Excerpted passage:
= Beginning of Section =

Posted on: July 19, 2023
Breed asks University of California to consider opening downtown San Francisco campus
Source: SFGATE
San Francisco Mayor London Breed has asked the University of California system to consider opening a campus in the city’s downtown.
During an appearance at a San Francisco Board of Supervisors meeting on Tuesday, Breed said she and City Attorney David Chiu had sent a joint letter to the University of California Board of Regents that same day to make the ask.
“We have space that is at the center of the city and the region that could attract students from all over the world,” she told the board.
A UC campus in the city’s downtown is Breed’s latest idea among ongoing attempts to revitalize the area, which has languished since the pandemic. In June, Breed suggested tearing down the Westfield mall — which was abandoned by its operator earlier that month — and replacing it with a soccer stadium.
But unlike that out-there idea, a downtown college campus seems somewhat feasible. The UC system already has two universities situated in the Bay Area — including one in San Francisco itself — and administrators have shown a willingness to boost enrollment at their colleges by opening satellite campuses.
Just last year, the University of California, Los Angeles purchased vacant properties in the city’s San Pedro neighborhood and in nearby Rancho Palos Verdes to accommodate more students. UCLA and other UC campuses have struggled to house students, which Breed pointed out in her letter to the system’s board of regents.
“We believe that bringing students to a City that is both brimming with culture and serves as the region’s economic powerhouse provides them with the opportunity to learn and live in a vibrant and world class metropolitan center, and could also serve to alleviate some of your critical student housing shortfalls at both UC Berkeley and UC San Francisco,” Breed wrote in the letter, which was reviewed by SFGATE.

= End of Section =

Activity list:
1. In the article on Mayor Breed's downtown UC campus proposal, who sent the joint letter to the UC Board of Regents with Breed?
2. Write out the passage of the article on Breed's UC campus proposal from "During an appearance" to "make the ask.", word for word.
3. Continue the article on Breed's downtown UC campus proposal from where it stops.

Given records:

= Beginning of Section =

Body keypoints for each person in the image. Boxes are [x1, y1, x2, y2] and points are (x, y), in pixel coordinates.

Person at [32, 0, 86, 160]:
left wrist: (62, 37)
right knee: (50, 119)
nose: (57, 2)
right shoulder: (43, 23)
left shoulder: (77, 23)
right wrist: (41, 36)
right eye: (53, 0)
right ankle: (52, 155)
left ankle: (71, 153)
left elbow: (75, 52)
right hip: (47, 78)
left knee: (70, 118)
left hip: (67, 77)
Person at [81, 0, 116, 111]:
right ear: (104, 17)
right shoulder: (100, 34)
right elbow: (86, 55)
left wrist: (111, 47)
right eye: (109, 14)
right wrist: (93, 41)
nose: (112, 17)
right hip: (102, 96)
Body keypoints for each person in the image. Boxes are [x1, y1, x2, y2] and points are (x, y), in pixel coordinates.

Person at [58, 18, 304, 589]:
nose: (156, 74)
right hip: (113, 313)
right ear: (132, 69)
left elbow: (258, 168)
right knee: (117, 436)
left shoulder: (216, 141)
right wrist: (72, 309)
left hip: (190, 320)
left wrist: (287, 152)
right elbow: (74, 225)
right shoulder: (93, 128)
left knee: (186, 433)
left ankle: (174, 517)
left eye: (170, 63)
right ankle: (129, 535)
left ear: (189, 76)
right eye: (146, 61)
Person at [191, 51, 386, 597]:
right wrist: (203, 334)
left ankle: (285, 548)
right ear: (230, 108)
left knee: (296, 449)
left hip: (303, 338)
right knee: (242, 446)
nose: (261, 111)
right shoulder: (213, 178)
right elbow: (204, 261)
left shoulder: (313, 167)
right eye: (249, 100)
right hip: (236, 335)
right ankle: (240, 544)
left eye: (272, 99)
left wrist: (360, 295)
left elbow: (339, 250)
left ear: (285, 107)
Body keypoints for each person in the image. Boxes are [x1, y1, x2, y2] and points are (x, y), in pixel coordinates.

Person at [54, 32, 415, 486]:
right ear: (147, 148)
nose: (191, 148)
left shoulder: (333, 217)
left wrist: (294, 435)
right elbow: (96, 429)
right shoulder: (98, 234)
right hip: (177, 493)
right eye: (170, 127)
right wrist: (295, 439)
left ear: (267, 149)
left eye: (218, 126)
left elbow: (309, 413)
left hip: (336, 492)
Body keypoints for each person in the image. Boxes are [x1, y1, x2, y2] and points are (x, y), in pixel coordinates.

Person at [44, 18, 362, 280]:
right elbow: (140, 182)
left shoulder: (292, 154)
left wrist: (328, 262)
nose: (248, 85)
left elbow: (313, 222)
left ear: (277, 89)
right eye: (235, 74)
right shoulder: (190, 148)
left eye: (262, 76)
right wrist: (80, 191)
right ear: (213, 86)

= End of Section =

Answers to the exercise:
1. City Attorney David Chiu

2.
During an appearance at a San Francisco Board of Supervisors meeting on Tuesday, Breed said she and City Attorney David Chiu had sent a joint letter to the University of California Board of Regents that same day to make the ask.

3.
Breed also announced at Tuesday’s meeting that she had sent letters to the city administrator, the San Francisco Unified School District and City College of San Francisco asking them to figure out what can be done with vacant space owned by those agencies.
She said the city can “lead on recovery by investing in high-quality office space for workers” while using other vacant land and buildings to construct more housing. She cited the Balboa Reservoir housing project — which is being built on vacant San Francisco Public Utilities Commission land — as an example of the type of work she hopes will become more common.
“Again, it’s about what’s possible. We aren’t saying that all of this is absolutely going to happen, but all of it can happen, and that’s what we need to start thinking about,” Breed said Tuesday. “Let’s be the city that imagines what’s possible, the city that finds the way to make possibility a reality. Let’s not throw up roadblocks. Let’s remove barriers, not just in our policies but in our vision for the future of our city.”